Task | Which lines below mention "хвойных"? Pick each one out.

Material for the task |
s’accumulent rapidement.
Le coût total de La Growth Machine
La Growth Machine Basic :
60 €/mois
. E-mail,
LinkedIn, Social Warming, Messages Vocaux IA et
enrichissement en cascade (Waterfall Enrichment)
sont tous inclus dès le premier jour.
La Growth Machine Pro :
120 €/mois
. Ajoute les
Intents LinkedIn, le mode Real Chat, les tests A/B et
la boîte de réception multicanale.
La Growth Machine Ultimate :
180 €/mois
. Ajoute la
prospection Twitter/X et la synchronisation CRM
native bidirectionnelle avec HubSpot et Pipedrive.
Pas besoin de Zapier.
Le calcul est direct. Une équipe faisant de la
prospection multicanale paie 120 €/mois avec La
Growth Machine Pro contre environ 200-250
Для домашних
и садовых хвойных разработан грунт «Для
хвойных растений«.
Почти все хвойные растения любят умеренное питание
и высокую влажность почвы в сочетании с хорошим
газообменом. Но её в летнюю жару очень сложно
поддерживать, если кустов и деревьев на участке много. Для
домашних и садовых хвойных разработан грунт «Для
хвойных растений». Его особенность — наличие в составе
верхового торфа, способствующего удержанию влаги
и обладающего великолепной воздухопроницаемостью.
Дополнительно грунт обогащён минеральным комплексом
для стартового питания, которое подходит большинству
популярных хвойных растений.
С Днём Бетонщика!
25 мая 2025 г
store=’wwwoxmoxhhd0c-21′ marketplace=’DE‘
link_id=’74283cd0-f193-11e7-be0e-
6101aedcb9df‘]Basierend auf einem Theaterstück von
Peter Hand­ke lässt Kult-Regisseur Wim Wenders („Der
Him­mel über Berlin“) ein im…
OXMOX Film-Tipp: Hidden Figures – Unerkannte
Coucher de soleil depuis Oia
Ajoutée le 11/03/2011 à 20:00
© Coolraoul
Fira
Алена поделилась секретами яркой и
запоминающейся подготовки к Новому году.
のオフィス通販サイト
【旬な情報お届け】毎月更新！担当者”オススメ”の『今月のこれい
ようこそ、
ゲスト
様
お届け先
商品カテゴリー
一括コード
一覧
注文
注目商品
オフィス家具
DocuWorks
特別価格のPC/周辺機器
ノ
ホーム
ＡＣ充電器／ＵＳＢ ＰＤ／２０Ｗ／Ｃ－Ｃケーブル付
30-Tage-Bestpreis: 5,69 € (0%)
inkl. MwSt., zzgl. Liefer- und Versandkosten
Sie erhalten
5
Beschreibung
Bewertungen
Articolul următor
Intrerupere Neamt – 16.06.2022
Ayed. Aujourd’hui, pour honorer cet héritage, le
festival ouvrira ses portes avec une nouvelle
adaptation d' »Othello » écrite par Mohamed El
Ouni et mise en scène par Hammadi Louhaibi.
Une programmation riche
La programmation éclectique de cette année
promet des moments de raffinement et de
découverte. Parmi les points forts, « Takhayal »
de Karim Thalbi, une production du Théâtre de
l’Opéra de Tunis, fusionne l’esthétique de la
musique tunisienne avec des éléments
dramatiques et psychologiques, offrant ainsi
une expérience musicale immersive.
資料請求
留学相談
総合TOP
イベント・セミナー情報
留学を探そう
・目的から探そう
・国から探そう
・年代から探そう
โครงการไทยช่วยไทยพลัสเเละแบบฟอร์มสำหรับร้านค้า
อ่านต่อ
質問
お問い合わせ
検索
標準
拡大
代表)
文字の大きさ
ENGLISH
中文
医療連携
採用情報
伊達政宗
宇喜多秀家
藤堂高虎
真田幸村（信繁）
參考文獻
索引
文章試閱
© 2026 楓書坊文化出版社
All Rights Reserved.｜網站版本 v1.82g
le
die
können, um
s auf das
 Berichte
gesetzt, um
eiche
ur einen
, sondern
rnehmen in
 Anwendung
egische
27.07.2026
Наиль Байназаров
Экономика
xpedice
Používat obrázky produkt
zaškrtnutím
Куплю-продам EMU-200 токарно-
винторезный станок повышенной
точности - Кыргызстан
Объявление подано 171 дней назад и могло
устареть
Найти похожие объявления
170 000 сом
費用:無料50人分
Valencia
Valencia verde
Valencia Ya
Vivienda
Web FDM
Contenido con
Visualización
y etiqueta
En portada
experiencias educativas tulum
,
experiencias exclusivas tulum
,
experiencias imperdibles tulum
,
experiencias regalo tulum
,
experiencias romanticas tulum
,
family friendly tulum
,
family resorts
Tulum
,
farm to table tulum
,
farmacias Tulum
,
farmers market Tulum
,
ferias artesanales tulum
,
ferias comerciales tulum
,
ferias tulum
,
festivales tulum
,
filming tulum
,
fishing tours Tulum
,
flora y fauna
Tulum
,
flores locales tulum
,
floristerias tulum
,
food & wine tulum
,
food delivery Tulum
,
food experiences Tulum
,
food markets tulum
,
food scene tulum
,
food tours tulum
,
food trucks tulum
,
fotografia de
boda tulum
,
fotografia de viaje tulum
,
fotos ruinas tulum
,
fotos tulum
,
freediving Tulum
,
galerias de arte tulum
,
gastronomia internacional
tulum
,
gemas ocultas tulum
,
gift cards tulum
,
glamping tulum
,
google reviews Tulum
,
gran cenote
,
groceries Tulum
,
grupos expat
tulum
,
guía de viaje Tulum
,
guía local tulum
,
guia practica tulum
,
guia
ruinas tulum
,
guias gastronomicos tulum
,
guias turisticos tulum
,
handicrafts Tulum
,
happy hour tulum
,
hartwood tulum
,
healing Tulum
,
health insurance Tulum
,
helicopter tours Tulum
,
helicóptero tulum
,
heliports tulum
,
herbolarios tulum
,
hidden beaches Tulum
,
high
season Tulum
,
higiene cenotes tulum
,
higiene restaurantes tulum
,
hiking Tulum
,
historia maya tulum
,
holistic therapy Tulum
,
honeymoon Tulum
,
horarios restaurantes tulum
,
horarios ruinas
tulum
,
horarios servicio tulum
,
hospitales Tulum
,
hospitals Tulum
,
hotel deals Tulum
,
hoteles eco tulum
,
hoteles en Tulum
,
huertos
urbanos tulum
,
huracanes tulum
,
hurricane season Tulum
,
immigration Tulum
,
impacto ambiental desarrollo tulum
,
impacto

Response area |
и садовых хвойных разработан грунт «Для
хвойных растений«.
домашних и садовых хвойных разработан грунт «Для
хвойных растений». Его особенность — наличие в составе
популярных хвойных растений.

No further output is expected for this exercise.